Zeta Trianguli Australis is a spectroscopic binary star system in the southern constellation Triangulum Australe. The pair have a combined apparent visual magnitude of 4.90, which is bright enough to be visible to the naked eye. Based on parallax measurements, the system is located at a distance of approximately 39.4 light years from Earth. After closing to within 9.59 pc some 436,600 years ago, it is now drifting farther away with a radial velocity of +8.3 km/s.

The pair orbit each other once every 13 days, and the orbital eccentricity is a low 0.014, making their orbit nearly circular. The primary component has a stellar classification of F9V, matching an F-type main-sequence star. It has a mass equal to 1.12 times the mass of the Sun, a radius 1.06 times the radius of the Sun, and irradiated at an effective temperature of ±6032 K, slightly hotter than the Sun as well. The companion is a small red dwarf star with a class in the range of M1–7V and 40% of the Sun's mass. The age of the system is estimated at 600–900 million years.

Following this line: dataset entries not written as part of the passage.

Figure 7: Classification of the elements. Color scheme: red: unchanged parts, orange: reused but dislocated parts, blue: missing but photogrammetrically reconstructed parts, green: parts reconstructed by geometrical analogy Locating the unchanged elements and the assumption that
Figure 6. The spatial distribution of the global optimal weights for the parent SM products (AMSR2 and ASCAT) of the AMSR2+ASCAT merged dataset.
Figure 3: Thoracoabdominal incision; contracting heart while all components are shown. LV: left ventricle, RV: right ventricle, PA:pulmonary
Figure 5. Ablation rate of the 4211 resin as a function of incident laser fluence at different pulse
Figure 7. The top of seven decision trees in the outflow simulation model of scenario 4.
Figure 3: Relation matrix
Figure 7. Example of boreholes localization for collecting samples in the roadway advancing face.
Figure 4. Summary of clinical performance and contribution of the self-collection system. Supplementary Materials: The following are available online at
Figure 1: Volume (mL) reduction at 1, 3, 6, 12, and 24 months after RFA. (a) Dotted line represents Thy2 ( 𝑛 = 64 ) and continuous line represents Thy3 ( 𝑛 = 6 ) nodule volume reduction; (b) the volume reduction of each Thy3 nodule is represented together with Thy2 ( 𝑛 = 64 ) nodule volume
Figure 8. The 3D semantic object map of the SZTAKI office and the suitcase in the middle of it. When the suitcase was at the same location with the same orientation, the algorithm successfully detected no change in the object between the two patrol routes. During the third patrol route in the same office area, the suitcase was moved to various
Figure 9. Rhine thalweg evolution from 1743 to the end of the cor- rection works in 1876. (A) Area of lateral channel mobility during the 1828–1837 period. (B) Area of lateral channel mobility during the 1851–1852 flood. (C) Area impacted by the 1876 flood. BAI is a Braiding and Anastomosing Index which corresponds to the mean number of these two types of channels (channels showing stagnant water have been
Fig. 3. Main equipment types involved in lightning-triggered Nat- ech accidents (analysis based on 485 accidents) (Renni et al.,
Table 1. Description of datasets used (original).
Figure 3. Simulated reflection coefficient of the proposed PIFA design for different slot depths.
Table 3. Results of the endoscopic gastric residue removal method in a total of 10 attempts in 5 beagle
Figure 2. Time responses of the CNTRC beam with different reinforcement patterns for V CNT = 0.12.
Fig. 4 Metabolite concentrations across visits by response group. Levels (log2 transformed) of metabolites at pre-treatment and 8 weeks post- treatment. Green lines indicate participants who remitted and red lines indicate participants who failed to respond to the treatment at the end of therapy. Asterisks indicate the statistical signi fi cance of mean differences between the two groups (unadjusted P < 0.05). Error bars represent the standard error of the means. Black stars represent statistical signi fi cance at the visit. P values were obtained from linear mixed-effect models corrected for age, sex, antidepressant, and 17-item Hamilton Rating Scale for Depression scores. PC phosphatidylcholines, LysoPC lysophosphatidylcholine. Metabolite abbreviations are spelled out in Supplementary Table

Any objects orbiting the pair in a circumbinary orbit should have an orbital separation of 0.217 AU or higher; otherwise its orbit would be unstable due to gravitational interactions.

Somewhat surprisingly for a star located at a declination of 70° S, it is a candidate swarm member of the Ursa Major moving group. However, there is some evidence to the contrary.